Thankfully, there are fun bits, from time to time, including the "pre-show," which happened outside the San Jose Rep before start time, when the four brothers -- Magid (Dmitri), Harry "Boom Boom Sweets" Levine (Kuzma), Chen Pollina (Chenovski) and Kiyota Sage (Kiyotov) -- came out and relived their street-busking past by juggling torches for the ticket-buyers, passing couples and families, skateboarders and homeless people.
That was pretty neat, because these guys are, in fact, stars. To see them out on the street again was really a treat. (See a shaky cellphone video.
Once the ticket-buyers moved back into the theater -- sadly, only about half-filled on Saturday night-- the show began with Magid and Pollina running through the aisles and leaping onto the stage for some impressive juggling and humor.
Then the lecture began.
And, if you are a fan of The Flying Karamazov Brothers, it is somewhat entertaining, and has lots of funny, clever idiosyncrasies. For instance -- if I am interpreting correctly -- Magid, possibly to make the show more G-rated, doesn't talking about having casual sex or using drugs. He talks about "wearing hats" and "wearing glasses."

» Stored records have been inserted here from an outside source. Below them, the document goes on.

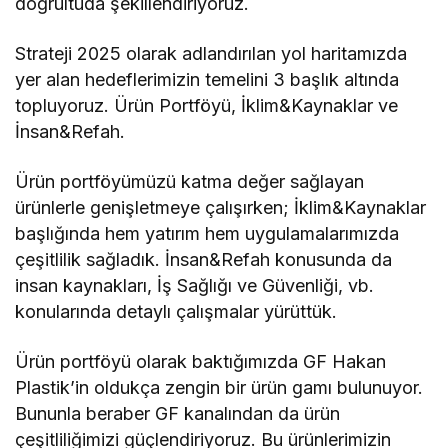
doğrultuda şekillendiriyoruz.
Strateji 2025 olarak adlandırılan yol haritamızda
yer alan hedeflerimizin temelini 3 başlık altında
topluyoruz. Ürün Portföyü, İklim&Kaynaklar ve
İnsan&Refah.
Ürün portföyümüzü katma değer sağlayan
ürünlerle genişletmeye çalışırken; İklim&Kaynaklar
başlığında hem yatırım hem uygulamalarımızda
çeşitlilik sağladık. İnsan&Refah konusunda da
insan kaynakları, İş Sağlığı ve Güvenliği, vb.
konularında detaylı çalışmalar yürüttük.
Ürün portföyü olarak baktığımızda GF Hakan
Plastik’in oldukça zengin bir ürün gamı bulunuyor.
Bununla beraber GF kanalından da ürün
çeşitliliğimizi güçlendiriyoruz. Bu ürünlerimizin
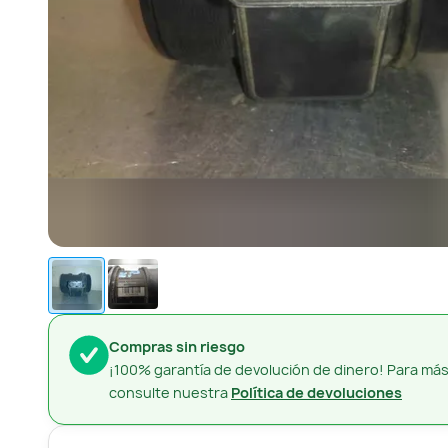
Compras sin riesgo
¡100% garantía de devolución de dinero! Para más
consulte nuestra
Política de devoluciones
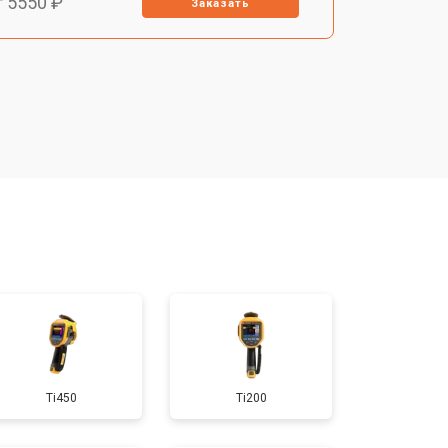
т 5550 ₽
Заказать
т 6700 ₽
Заказать
т 2850 ₽
Заказать
т 4200 ₽
Заказать
Ti450
Ti200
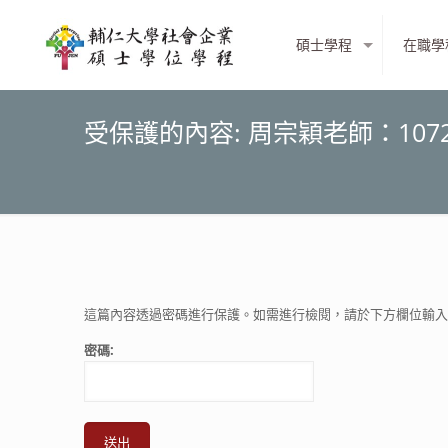
碩士學程
在職學
受保護的內容: 周宗穎老師：1072
這篇內容透過密碼進行保護。如需進行檢閱，請於下方欄位輸入
密碼:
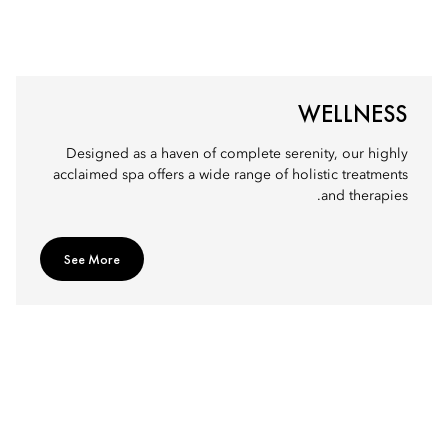
WELLNESS
Designed as a haven of complete serenity, our highly
acclaimed spa offers a wide range of holistic treatments
and therapies.
See More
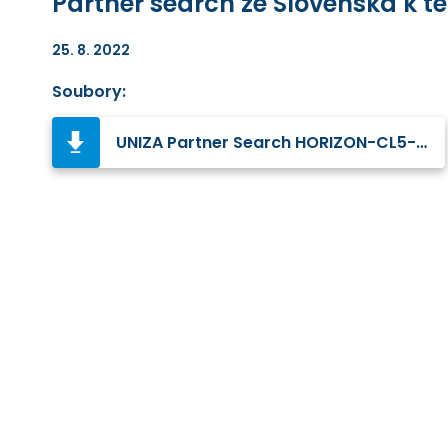
Partner search ze Slovenska k
25. 8. 2022
Soubory:
UNIZA Partner Search HORIZON-CL5-2022-D3-03-01.pdf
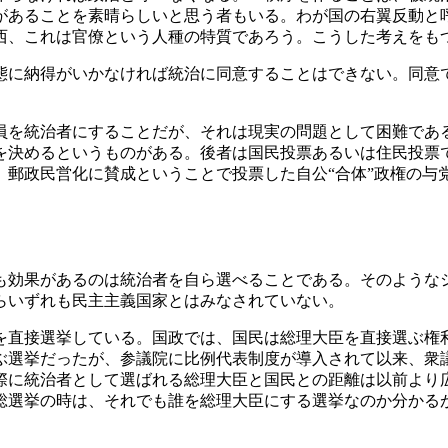
があることを素晴らしいと思う者もいる。わが国の右翼反動と
西、これは官僚という人種の特質であろう。こうした考えをも
態に納得がいかなければ統治に同意することはできない。同意
員を統治者にすることだが、それは現実の問題として困難である
を決めるというものがある。後者は国民投票あるいは住民投票
。郵政民営化に賛成ということで投票した自公“合体”政権の与
も効果があるのは統治者を自ら選べることである。そのような
らいずれも民主主義国家とはみなされていない。
を直接選挙している。国政では、国民は総理大臣を直接選ぶ権
ぶ選挙だったが、参議院に比例代表制度が導入されて以来、衆
際に統治者として選ばれる総理大臣と国民との距離は以前より
総選挙の時は、それでも誰を総理大臣にする選挙なのか分かる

He would talk about the troupe visiting Minnesota, where there were many fabulous hats to be worn. And how author Ken Kesey had given him a great pair of glasses before a show with The Grateful Dead, and how it became a problem that the glasses didn't wear off for eight hours after the show, and that he backed the troupe's bus into Jerry's new car, and that Jerry, who was wearing glasses beyond anything Magid could ever wear, called him an asshole.
The saving grace of this long lecture is that Magid and The Flying Karamazov Brothers are charming, and after a while a kind of family vibe took over.
It became not so much a show in a theater as a family gathering in the big living room, with our nutty Uncle Paul and his wild friends regaling us with stories. Some of the audience-participation stuff was fun.
They dragged a guy up out of the audience to play the part of actor Danny DeVito in the movie "The Jewel of the Nile," in which The Flying Karamazov Brothers appeared.
But it took forever to get to the pay-off in the skit, which is when the audience member has to just stand there while juggled swords went flashing around him. He blinked when the big blades went right past his face.
But before that, there was a lot of dialogue-heavy nonsense about film-making. Some of it was cute, some of it was tedious.
The biggest audience-participation skit was truly annoying at first, but again had a fun pay-off. The four brothers donned colorful fright wigs and leather coats and pretended to be Nazi creeps who went out into the audience and screamed at people, herding a large portion of the audience toward the back of the theater. That was not fun.
During that part of the bit, the only fun was watching Pollina run along the narrow audience wall that separates sections.
But while that was going on, bags of chunks of foam rubber were distributed. After a huge cannon on stage, firing a dummy brother into the wings, the herded audience members rushed the stage, throwing foam rubber chunks at the bad guys.
That was fun. Sitting in the front row, I was hit from behind several times.
Throughout the long show -- which began before the advertised start of 8 p.m. with the busking, and ended at 10:35 p.m. -- there were stories, slide shows and interesting archival video. A nice clip from "The Comedy of Errors," for instance, one of their most successful efforts, and during intermission we saw commercials they'd made for paper products that were amusing. There are elements of what could be a great show in "40 Years." I hope Magid digs that great show out of this in-progress work.
By the way, for those of you who will be going to the show, remember to bring stuff for the brothers to juggle during The Challenge. Magid's mother brought a box of corn flakes with the top partially torn off, which made for a pleasing mess, but nobody else in the audience had, which led to a purse being searched for a hair brush and a couple of people throwing their shoes on the stage. And a Cinemax program. The box of corn flakes led to the downfall of Sage, who received a pie in the face for his trouble.